General Insurance Article - Mixed state of cyber security among UK pension schemes


Aon have released ‘Cyber Threats to Corporate Pension Schemes’, a new survey drawn from information included in Aon’s Pension Cyber Scorecard. It shows the mixed state of cyber resilience and maturity across the UK’s pension schemes.

 The new report was compiled from the individual assessments of over 100 pension schemes, ranging in size from under £10 million to over £10 billion.
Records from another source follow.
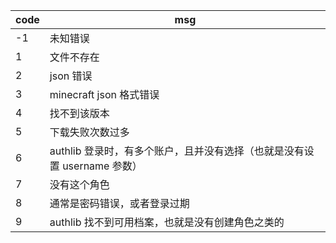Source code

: code | msg
-----|----------------------------------------------
-1   | 未知错误
1    | 文件不存在
2    | json 错误
3    | minecraft json 格式错误
4    | 找不到该版本
5    | 下载失败次数过多
6    | authlib 登录时，有多个账户，且并没有选择（也就是没有设置 username 参数）
7    | 没有这个角色
8    | 通常是密码错误，或者登录过期
9    | authlib 找不到可用档案，也就是没有创建角色之类的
It includes greater representation of large schemes (40% had assets of more than £1 billion), which reflects how larger schemes have responded more quickly to dealing with the issue of cyber threats - but also to completing an assessment of their approach.

 Paul McGlone, partner at Aon, said: “We launched the Aon Pension Cyber Scorecard as a tool for UK trust-based pension schemes to assess their cyber resilience across a range of areas, and as a means of comparison with other schemes.

 More than 100 UK schemes have now used the scorecard, so we have a detailed view of the state of preparedness across the industry – and it is a mixed picture.

 “We can see that some schemes have strong governance across all areas, while others are only starting their cyber journey.

 However, the scorecard also provides a road map for how a scheme can take its cyber controls from novice to proficient in relatively short order.”

 Vanessa Jaeger, principal consultant at Aon, said: “In many respects, it’s encouraging that the position across the industry is changing quickly. The very nature of cyber risk means that it is an evolving area in which even the biggest, best resourced, best prepared schemes can’t think ‘job done’ and relax. This is an area that requires periodic assessment to stay on top of the latest challenges.”

 Key findings
 • Around three in five schemes have a cyber strategy
 • 75% of trustees have training on cyber risks. But fewer than one in five schemes have clearly documented cyber hygiene policies.
 • Trustee portals are by far the most common way of sharing information (70%) and data (86%).
 • Assessment of cyber controls at administrators is extensive, with almost 90% of schemes conducting checks.
 • The majority of schemes do not use specialist expertise to assess the cyber checks of providers such as administrators.
 • Over 90% of schemes have a data breach policy, but over a third of schemes still send investment instructions in unencrypted emails.
 • Only two in five schemes have a robust incident response plan, despite guidance from the Pensions Regulator that schemes should have one in place.
 • Over 60% of schemes have not assessed the potential financial impact of a cyber attack.
 • Only 2% of schemes have a cyber insurance policy.

 Paul McGlone said: “Responses in our assessments did vary somewhat by size, with larger schemes performing better on average. However, we concluded that size was not the key determining factor of cyber resilience. Rather, it is what the market calls ‘cyber maturity’, with trustee awareness of the issue being a key factor in driving action and maintaining watchfulness.

 “Schemes that have identified and understood the issues and then taken steps to address them, come out of the Scorecard assessment well. Schemes that have not yet engaged with the issues, do not. On the plus side, we believe that many improvements can be made swiftly.”

 Vanessa Jaeger said: "As well as being of interest to trustees, the potential impact of cyber risk on pension schemes should be of definite interest to sponsors, who ultimately pick up the cost of any incident as well as reputational impact. Any sponsor that doesn't know how their scheme is managing cyber risk should be asking that question."